Last summer I visited Tuckaseege Baptist Church. I had no intention of going there but my son had been going with a neighbor to the Vacation Bible School that week and he had learned a song with the other children of the church. He would be singing in church that Sunday morning and he insisted I be there. That same morning they had a guest pianist and as I was walking into the sanctuary I was nearly knocked over by the music. The beautiful music played by that man took me right back to my little spot on daddy's piano bench listening and watching his hands and wanting to sing well enough to make him even more proud of me. Oh and I cried as he played In The Garden, The Old Rugged Cross, How Great Thou Art. On and on the man played and my heart nearly exploded in the longing for my dad. I wished he could have been there, I wished I could have told him about the man and I wished he could have seen my baby sing. But beyond the sadness and tears there was a spark. A tiny little flame of interest in the music itself.
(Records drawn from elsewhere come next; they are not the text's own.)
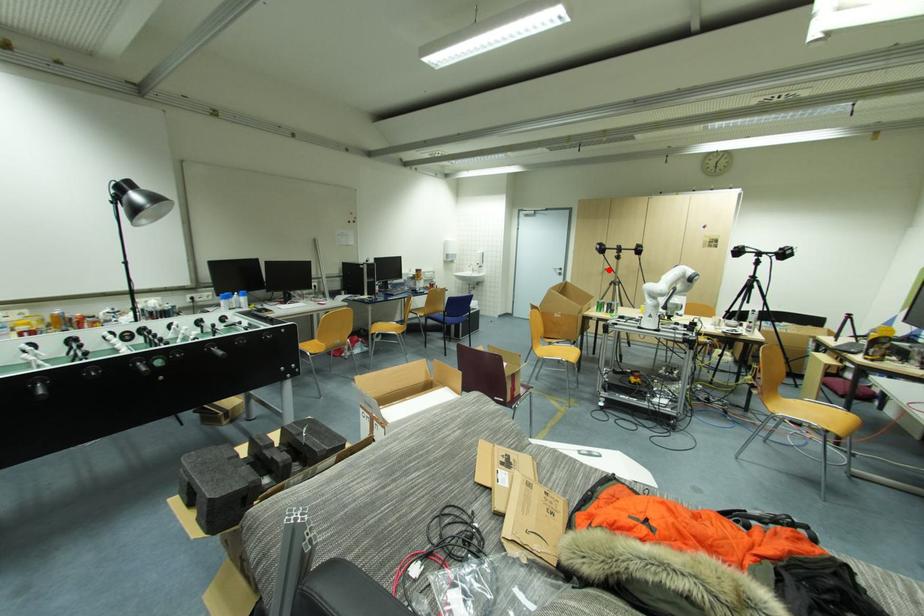
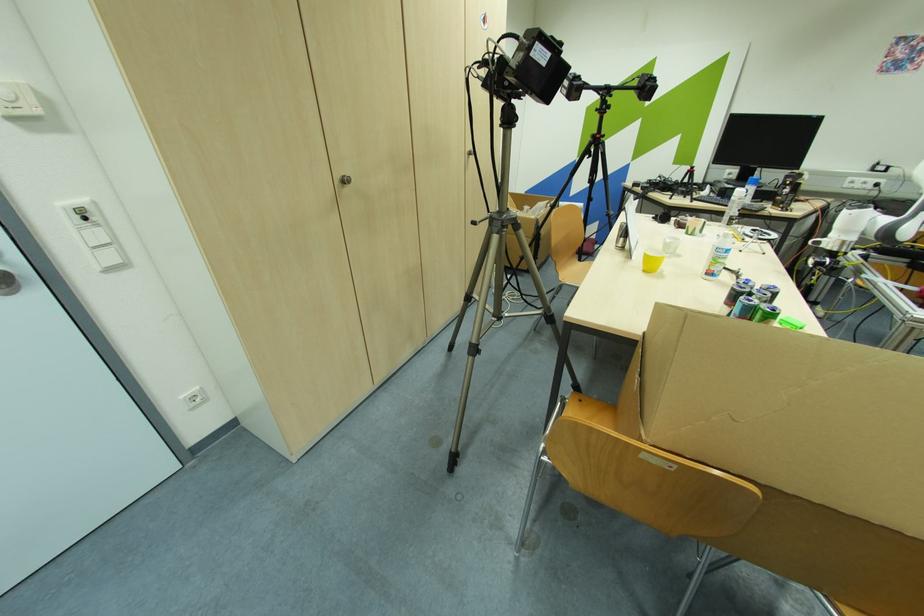
Question: I am providing you with two images of the same scene from different viewpoints. Given a red point in image1, look at the same physical point in image2. Is it:

Choices:
 (A) Closer to the viewpoint
 (B) Farther from the viewpoint

Answer: (B)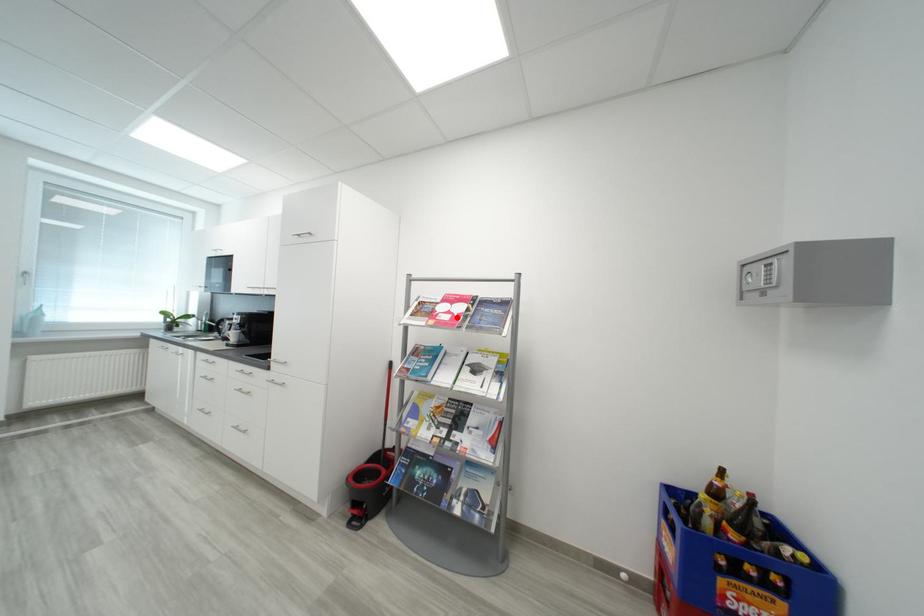
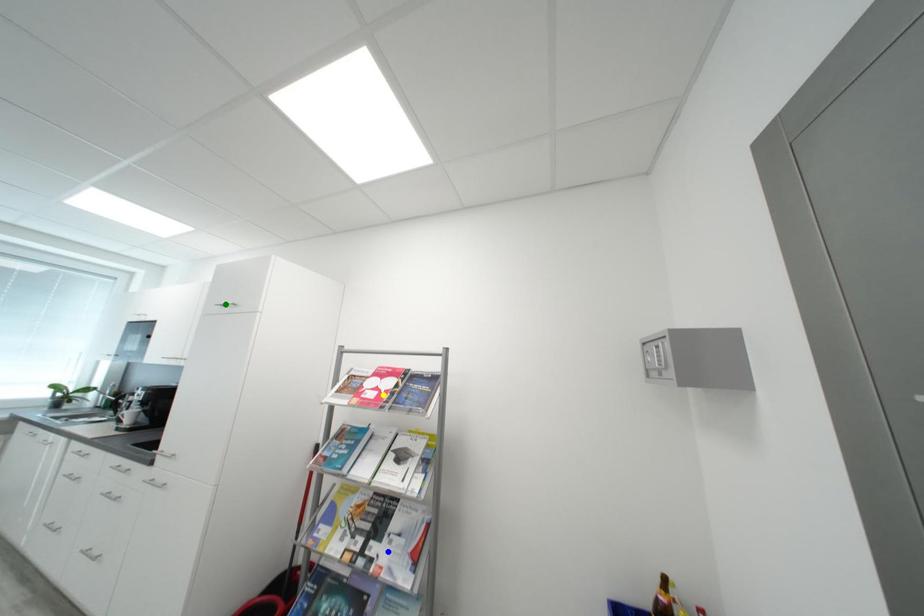
Question: I am providing you with two images of the same scene from different viewpoints. A red point is marked on the first image. You are given multiple points on the second image. Can you choose the point in image 2 that corresponds to the point in image 1?

Choices:
 (A) green point
 (B) blue point
 (C) yellow point

Answer: (C)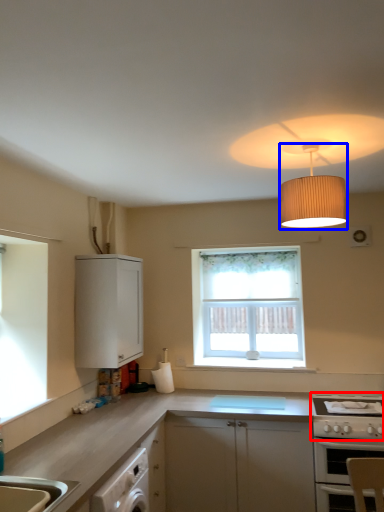
Question: Which object is closer to the camera taking this photo, gas stove (highlighted by a red box) or lamp (highlighted by a blue box)?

I wanted to sing it! I wanted to stand up and sing it and let the people here me sing it and love me and my voice!! And then it was over. Completely missing the point, I shook some hands, met a few nice people and Matthew and I left. So random, but not really. Matthew and I went back to church that next weekend. And mostly every weekend since then.




"Word got out" that I used to sing a little and finally, after being asked several times and by several different people to join the choir I had run out of excuses. So poof! Just like that I found myself in the choir - singing again. Or trying to. Singing in a church choir is a lot harder than singing in your shower. There are multiple parts and many voices, tempos and key changes and arrangements. I had forgotten what "CODA" was and found myself flipping around the pages just trying to keep up with the others. I didn't know the songs, I had lost my nerve and I couldn't sing alto without following along with someone's tenor. I was humbled. And then His plan for me became perfectly clear...




Sunday morning I stood up with the choir, cleared my throat, took in my lungs-full of air and prepared to sing our song. I sang the parts I could, mouthed the rest. But what was so much better than singing was standing in the middle of the music. The music notes dancing gently over the ivory keyboard, rising and falling and softly swirling around the hearts of the voices. Oh the voices, the sopranos beside me, the basses and tenors behind me all filling my soul with the lyrics of praise. The sheer love for Christ in the voice of the lady standing right beside me washed over me and I cried. She truly loved Him and I heard that love in her precious voice. It was an all-inspiring love song from the voices all singing straight to the audience that was God alone. And then I started to sing again, "Blessed Be The Name Of The Lord" and this time to God! And HE loved my voice! And I finally got it! My talent for Him - He gave me a talent for use to praise HIM. So now I'm in the choir, humbly singing along, mostly in my own key and once again loving music! Not random at all but a direct and specific plan laid out for me, using my dad and my childhood surrounded in songs as a path to the 2nd row of the Tuckaseege Baptist Church Choir.